44 published novels 36 sci-fi and 8 mainstream
121 published short stories which comprise a short story collection of 14 books
So far, 7 films have been based on his work. Bladerunner, Screamers, Total Recall, Confessions d'un Bario (in french), Imposter, Minority Report, and Paycheck (which, when John Woo got hold of it, had little to do with the actual story).
I recommend first hunting down Do Androids Dream of Electric Sheep (1968), which Bladerunner is based on.
The man was brilliant and one of the most respected and revered authors in the entire history of the science fiction genre.

I think the issue would be a good one btw.
Emperor Matthuis
28-02-2004, 22:40
But it's like... can you really arrest someone for something they didn't do? I personally find it apalling and would chose to outlaw the practice every time.

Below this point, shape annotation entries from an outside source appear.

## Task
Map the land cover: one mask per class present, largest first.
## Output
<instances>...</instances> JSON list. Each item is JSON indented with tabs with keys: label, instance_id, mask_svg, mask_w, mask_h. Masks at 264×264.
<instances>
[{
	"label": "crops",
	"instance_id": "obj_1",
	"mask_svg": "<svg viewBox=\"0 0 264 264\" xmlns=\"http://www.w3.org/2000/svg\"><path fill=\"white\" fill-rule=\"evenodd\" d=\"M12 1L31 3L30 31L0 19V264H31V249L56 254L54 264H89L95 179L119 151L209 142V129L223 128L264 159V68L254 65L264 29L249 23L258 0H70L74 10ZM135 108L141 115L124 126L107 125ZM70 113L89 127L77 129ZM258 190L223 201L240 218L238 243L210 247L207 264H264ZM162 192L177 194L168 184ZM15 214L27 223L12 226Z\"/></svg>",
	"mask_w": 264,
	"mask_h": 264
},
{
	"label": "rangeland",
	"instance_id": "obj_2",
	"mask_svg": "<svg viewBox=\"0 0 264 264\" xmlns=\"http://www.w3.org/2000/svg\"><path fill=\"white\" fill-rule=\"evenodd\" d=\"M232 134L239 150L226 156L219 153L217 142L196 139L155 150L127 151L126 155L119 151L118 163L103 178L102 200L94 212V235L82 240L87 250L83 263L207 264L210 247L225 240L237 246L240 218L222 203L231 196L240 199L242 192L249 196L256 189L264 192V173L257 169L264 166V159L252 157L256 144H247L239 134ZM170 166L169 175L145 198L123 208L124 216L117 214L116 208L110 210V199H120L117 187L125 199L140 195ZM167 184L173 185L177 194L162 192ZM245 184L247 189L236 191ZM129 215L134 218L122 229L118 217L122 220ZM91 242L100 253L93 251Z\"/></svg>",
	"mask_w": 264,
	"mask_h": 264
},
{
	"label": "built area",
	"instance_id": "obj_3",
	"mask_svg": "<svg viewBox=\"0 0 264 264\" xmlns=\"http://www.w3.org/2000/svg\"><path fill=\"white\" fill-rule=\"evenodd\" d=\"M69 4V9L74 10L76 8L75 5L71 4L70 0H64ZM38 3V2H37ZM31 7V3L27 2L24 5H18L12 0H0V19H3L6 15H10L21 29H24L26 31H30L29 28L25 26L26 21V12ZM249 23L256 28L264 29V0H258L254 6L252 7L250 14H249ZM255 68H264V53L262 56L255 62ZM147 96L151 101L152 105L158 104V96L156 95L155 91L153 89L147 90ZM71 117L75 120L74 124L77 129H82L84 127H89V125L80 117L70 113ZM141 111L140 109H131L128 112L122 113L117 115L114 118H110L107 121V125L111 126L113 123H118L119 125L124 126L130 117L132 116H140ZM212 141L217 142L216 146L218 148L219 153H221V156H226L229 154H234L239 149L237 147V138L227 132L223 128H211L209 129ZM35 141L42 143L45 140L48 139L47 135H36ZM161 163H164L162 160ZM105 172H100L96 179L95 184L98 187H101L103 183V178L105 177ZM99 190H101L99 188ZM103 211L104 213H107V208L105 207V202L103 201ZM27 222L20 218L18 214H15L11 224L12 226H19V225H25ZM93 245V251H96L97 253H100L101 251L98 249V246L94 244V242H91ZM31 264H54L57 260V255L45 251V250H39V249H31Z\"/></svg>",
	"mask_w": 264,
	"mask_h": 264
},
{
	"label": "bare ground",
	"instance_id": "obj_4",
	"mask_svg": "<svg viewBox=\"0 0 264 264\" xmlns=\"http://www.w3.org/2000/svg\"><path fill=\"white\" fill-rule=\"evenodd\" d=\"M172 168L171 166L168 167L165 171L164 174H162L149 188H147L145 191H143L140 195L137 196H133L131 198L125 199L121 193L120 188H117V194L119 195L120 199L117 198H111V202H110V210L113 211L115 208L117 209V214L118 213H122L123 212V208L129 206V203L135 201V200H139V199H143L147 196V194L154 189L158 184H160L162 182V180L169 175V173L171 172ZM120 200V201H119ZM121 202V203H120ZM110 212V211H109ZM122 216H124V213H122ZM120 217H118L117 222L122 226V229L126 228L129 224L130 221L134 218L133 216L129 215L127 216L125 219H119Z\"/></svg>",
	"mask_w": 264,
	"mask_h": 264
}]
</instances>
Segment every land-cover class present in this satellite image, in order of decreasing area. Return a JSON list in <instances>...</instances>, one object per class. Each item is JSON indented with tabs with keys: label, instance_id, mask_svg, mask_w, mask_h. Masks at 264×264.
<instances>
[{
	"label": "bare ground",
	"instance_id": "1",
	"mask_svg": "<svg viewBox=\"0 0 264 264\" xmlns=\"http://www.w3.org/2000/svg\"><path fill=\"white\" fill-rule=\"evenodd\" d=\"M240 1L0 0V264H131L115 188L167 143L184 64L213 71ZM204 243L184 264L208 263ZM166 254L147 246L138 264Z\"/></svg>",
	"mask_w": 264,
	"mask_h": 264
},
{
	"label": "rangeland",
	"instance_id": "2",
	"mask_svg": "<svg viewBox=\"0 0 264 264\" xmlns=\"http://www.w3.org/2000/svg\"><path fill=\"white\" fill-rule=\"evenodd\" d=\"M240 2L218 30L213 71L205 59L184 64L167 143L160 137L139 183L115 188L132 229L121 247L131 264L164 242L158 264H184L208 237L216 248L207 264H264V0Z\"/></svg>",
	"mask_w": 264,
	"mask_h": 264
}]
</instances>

Anyway, OK, the issue idea is good...



So would i, and it is unrealistic but do it anyway :D
Oobag
02-03-2004, 03:21
I have read several Philip K. Dick books and stories, including Do Androids Dream of Electric Sheep, "We Can Rember It For You Wholesale", and Valis. The latter was so weird it seriously put me off reading more of his stuff for the last couple of decades. Guess I should give some of the other books a try. Thanks for the link.
Tribleland
03-03-2004, 05:46
I haven't seen or read Minority Report, but where I have seen some concept of pre-crime, it did not involve anyone actually seeing the future. Instead, a hyperintelligent AI analyzed patterns (or whatever) and determined who was going to commit a crime, and when and where, from that.

Alternately, one can assume that one is seeing probable rather than definite futures, so there's no paradox if you prevent the future you saw from actually happening.